Well, my primary point is that the earlier assertion: "GPUs are 20x faster than FPGAs" is no where close to the theory of operations, let alone reality.

ASICs (in this case: a fully dedicated GPU) obviously wins in the situation it is designed for. The A100, and other GPU designs, probably will have higher FLOPs than any FPGA made on the 7nm node.

But not a "lot" more FLOPs, and the additional flexibility of an FPGA could really help in some problems. It really depends on what you're trying to do.

------

At best, 7nm top-of-the-line GPU is ~2x more FLOPs than 7nm top-of-the-line FPGA under today's environment. In reality, it all comes down to how the software was written (and FPGAs could absolutely win in the right situation)

TomVDB · on Oct 27, 2020

> GPUs are 20x faster than FPGAs

The original comment by brandmeyer said "ASIC", not "GPU".
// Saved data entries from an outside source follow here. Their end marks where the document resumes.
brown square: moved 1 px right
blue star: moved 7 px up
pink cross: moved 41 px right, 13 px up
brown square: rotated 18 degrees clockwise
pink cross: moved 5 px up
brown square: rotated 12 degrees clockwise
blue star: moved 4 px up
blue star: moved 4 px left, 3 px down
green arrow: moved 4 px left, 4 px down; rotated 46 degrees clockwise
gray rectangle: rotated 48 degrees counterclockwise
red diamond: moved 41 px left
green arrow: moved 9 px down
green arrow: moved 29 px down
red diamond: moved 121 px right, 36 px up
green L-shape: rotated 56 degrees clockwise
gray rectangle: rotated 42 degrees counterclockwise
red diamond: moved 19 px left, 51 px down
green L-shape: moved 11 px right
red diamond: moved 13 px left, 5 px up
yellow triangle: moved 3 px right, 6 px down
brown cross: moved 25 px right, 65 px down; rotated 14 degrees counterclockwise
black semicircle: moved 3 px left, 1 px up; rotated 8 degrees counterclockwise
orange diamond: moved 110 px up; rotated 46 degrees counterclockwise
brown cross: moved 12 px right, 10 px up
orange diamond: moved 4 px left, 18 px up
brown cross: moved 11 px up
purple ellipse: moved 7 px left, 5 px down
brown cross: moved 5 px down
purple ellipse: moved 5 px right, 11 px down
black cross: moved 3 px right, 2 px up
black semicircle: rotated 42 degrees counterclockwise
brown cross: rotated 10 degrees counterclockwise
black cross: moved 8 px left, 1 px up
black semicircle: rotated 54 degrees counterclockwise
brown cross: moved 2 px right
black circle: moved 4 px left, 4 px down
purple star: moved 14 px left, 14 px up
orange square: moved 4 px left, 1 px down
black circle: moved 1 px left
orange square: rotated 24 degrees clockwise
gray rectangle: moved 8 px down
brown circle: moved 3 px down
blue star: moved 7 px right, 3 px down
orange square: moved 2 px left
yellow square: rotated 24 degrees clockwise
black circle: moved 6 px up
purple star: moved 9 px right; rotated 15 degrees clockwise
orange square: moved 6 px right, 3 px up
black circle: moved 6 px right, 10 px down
Take the same RTL. Synthesize it for ASIC and for FPGA. Observe a 20x difference after normalizing for power, area, and clock speed.

tails4e · on Oct 27, 2020

Yes, and FPGAs can be better than GPUs for some applications, even more power efficient, and cost effective.

davrosthedalek · on Oct 27, 2020

The question is, how much does your algorithm get from the 19 TFlops for a GPU, and how much from the 8 from the Versal. I'm sure many algos fit GPUs fine, but some don't, and might get more out of an FPGA.